## Task objective
Write out, from the entries below, exactly the lines that run between the lines holding "维基百科有以下核心内容：" and "Information must come", inclusive, and stop there.

## Recorded information
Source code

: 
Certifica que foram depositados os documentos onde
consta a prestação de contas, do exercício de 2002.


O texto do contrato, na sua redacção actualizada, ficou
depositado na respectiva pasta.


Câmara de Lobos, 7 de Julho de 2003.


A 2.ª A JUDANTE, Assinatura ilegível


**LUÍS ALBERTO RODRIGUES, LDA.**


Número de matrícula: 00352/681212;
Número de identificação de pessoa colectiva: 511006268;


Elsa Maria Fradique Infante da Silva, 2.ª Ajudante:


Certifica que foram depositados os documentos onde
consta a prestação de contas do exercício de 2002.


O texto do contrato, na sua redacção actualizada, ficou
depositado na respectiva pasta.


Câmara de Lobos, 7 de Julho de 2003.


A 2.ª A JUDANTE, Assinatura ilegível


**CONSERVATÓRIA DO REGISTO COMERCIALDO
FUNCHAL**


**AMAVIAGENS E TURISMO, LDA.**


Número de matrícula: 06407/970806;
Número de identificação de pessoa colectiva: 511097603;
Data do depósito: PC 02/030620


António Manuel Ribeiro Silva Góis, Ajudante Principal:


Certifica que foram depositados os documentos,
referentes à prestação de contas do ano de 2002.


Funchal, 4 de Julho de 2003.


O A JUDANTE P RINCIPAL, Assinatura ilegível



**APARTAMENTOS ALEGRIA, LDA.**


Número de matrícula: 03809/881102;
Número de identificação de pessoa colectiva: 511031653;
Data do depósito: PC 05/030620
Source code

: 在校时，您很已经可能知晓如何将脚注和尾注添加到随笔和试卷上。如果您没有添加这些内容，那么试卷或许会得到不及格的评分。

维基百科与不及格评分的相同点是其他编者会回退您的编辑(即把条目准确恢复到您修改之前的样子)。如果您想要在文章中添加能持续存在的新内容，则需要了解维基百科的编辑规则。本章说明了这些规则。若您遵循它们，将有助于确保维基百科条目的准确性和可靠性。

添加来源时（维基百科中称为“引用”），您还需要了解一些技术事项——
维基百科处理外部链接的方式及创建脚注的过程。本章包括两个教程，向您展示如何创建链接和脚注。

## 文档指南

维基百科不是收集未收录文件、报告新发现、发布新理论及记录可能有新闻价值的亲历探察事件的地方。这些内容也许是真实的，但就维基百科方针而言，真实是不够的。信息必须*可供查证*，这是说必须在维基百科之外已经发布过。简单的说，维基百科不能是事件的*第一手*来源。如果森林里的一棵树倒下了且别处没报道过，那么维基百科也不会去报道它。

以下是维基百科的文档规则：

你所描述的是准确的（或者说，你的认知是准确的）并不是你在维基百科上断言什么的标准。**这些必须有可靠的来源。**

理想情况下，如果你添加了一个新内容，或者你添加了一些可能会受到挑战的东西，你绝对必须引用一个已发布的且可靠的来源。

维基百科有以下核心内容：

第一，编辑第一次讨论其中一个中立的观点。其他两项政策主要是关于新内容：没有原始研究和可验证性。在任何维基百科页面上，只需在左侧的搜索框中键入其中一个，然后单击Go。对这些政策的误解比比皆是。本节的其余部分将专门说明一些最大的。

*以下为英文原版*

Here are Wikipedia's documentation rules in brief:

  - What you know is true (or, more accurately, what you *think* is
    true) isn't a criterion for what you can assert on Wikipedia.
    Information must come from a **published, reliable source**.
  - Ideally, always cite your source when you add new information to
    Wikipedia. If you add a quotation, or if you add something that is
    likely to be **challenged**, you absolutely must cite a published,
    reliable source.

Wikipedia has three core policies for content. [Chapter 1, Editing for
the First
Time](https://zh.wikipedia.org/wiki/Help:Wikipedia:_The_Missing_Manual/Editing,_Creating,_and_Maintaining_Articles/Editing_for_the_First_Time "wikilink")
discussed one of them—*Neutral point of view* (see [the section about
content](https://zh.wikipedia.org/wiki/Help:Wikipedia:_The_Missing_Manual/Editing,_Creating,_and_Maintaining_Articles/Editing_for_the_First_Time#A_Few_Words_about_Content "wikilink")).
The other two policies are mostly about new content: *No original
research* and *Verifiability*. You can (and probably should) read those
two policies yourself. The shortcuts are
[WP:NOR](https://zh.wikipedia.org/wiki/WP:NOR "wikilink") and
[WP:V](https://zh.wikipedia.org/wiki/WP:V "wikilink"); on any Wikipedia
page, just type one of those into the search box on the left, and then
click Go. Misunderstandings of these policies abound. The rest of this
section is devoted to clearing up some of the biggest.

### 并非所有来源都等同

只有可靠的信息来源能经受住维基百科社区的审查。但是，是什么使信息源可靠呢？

## Output of the exercise
维基百科有以下核心内容：

第一，编辑第一次讨论其中一个中立的观点。其他两项政策主要是关于新内容：没有原始研究和可验证性。在任何维基百科页面上，只需在左侧的搜索框中键入其中一个，然后单击Go。对这些政策的误解比比皆是。本节的其余部分将专门说明一些最大的。

*以下为英文原版*

Here are Wikipedia's documentation rules in brief:

  - What you know is true (or, more accurately, what you *think* is
    true) isn't a criterion for what you can assert on Wikipedia.
    Information must come from a **published, reliable source**.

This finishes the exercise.